# READING PASSAGE
Wednesday, 3 April 2019

Canucks in NO MAN'S LAND

The Vancouver Canucks have ended up in the worst possible position in its franchise history - No Man's Land.

A 22 regulation win team picking anywhere from 11th to 15th. Now sure, they could cash in on a 2% chance of winning the draft lottery but common sense says they're done the rebuild in terms of the draft.

Most likely they'll be picking 11th. Not good enough to get help. Not good enough to make the playoffs next year... they're in No Man's Land. They are cannon fodder. They are exactly where they shouldn't be.

As Bo Horvat has aged out of this rebuilding process all eyes are now focused on the only legitimate NHL hockey player they have in Brock Boeser. Boeser is 22 years old.

Boeser carried Elias Pettersson and took the heat off Horvat to allow each of those players to have a decent season. But without Boeser in the lineup ... oh boy, they were bad. Really bad.

Boeser is pretty much the entire team.

# STUDY QUESTIONS
**A.** Name every hockey player mentioned in the Canucks post.
**B.** Please return the part of the Canucks post that opens with the words containing "Boeser carried Elias" and closes with "bad. Really bad.".
Use only the Canucks post to answer.

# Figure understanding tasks
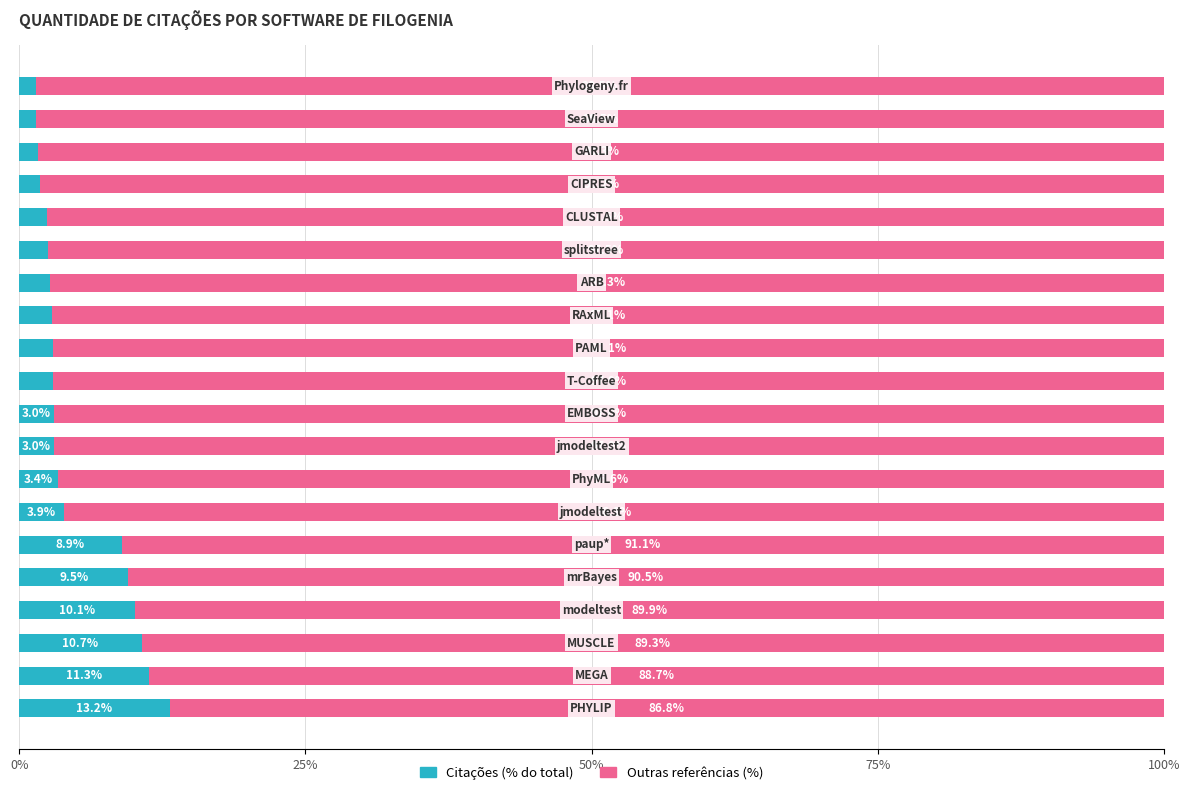

The value of Citações (% acumulada) at 17 is 0.5. True or false?

False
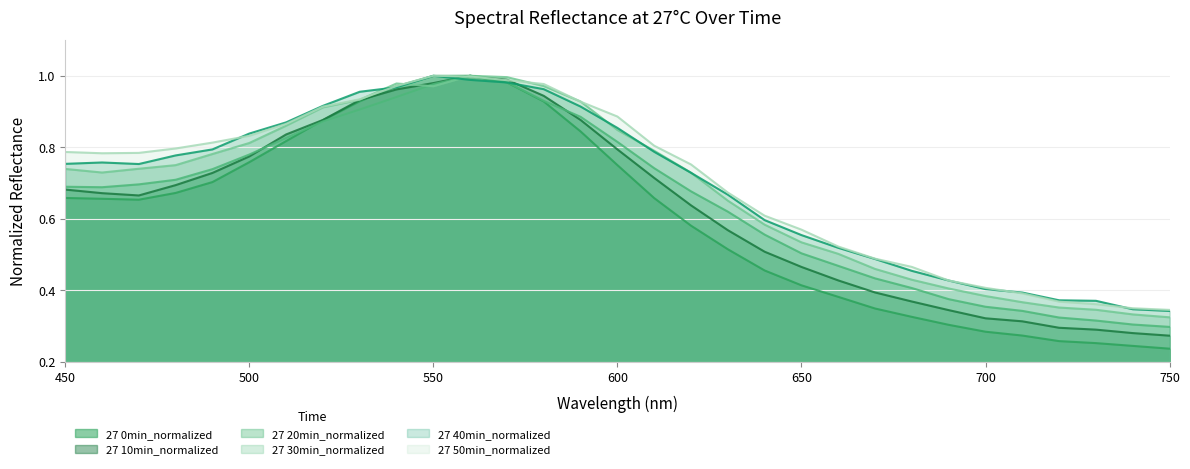

Reading left to right, extract all data points from this chart.

27 0min_normalized: 0.7	0.7	0.7	0.7	0.7	0.8	0.8	0.9	0.9	1.0	1.0	1.0	1.0	0.9	0.8	0.8	0.7	0.6	0.5	0.5	0.4	0.4	0.3	0.3	0.3	0.3	0.3	0.3	0.3	0.2	0.2
27 10min_normalized: 0.7	0.7	0.7	0.7	0.7	0.8	0.8	0.9	0.9	1.0	1.0	1.0	1.0	0.9	0.9	0.8	0.7	0.6	0.6	0.5	0.5	0.4	0.4	0.4	0.3	0.3	0.3	0.3	0.3	0.3	0.3
27 20min_normalized: 0.7	0.7	0.7	0.7	0.7	0.8	0.8	0.9	0.9	0.9	1.0	1.0	1.0	0.9	0.9	0.8	0.7	0.7	0.6	0.6	0.5	0.5	0.4	0.4	0.4	0.4	0.3	0.3	0.3	0.3	0.3
27 30min_normalized: 0.7	0.7	0.7	0.7	0.8	0.8	0.9	0.9	0.9	1.0	1.0	1.0	1.0	1.0	0.9	0.8	0.8	0.7	0.7	0.6	0.5	0.5	0.5	0.4	0.4	0.4	0.4	0.4	0.3	0.3	0.3
27 40min_normalized: 0.8	0.8	0.8	0.8	0.8	0.8	0.9	0.9	1.0	1.0	1.0	1.0	1.0	1.0	0.9	0.9	0.8	0.7	0.7	0.6	0.6	0.5	0.5	0.5	0.4	0.4	0.4	0.4	0.4	0.3	0.3
27 50min_normalized: 0.8	0.8	0.8	0.8	0.8	0.8	0.9	0.9	0.9	1.0	1.0	1.0	1.0	1.0	0.9	0.9	0.8	0.8	0.7	0.6	0.6	0.5	0.5	0.5	0.4	0.4	0.4	0.4	0.4	0.3	0.3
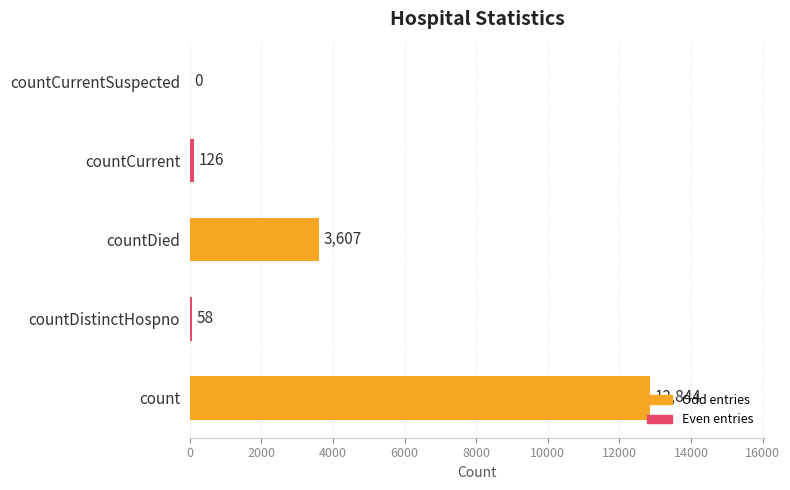

The value at countDied is 3607. True or false?

True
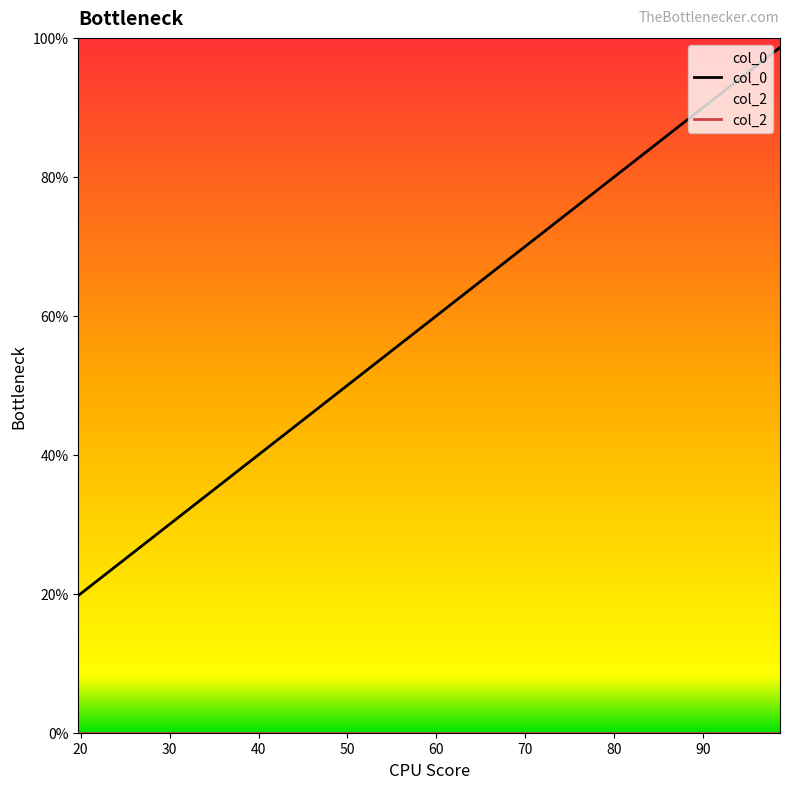

Between 98.63081141494163 and 49.33449595926773, which is larger?

98.63081141494163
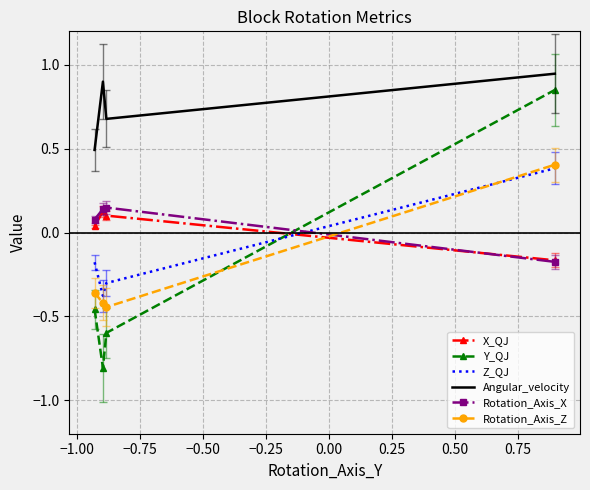

Which series has the widest spread of values?

Y_QJ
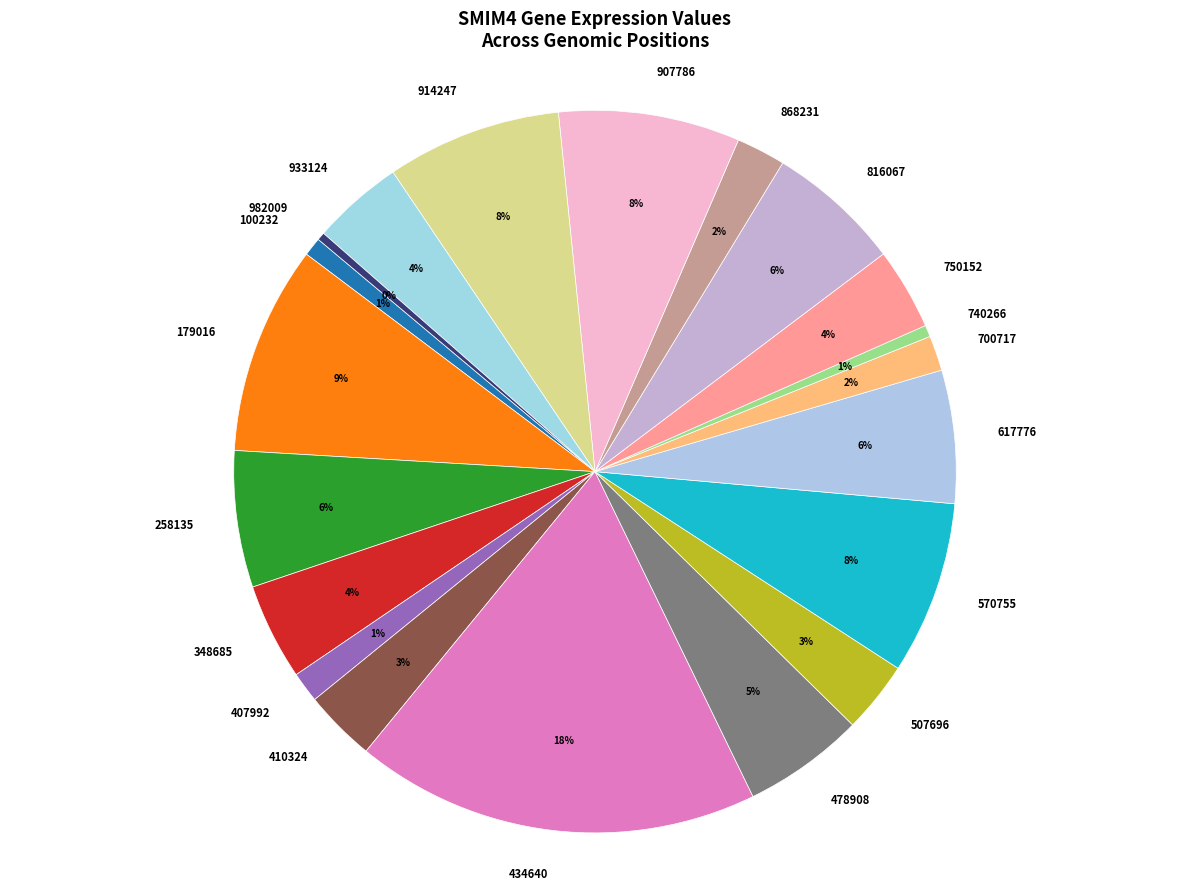

Combined, do 478908 and 617776 account for over 50%?

No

# ANSWERS
**A.** Bo Horvat, Brock Boeser, Elias Pettersson

**B.**
Boeser carried Elias Pettersson and took the heat off Horvat to allow each of those players to have a decent season. But without Boeser in the lineup ... oh boy, they were bad. Really bad.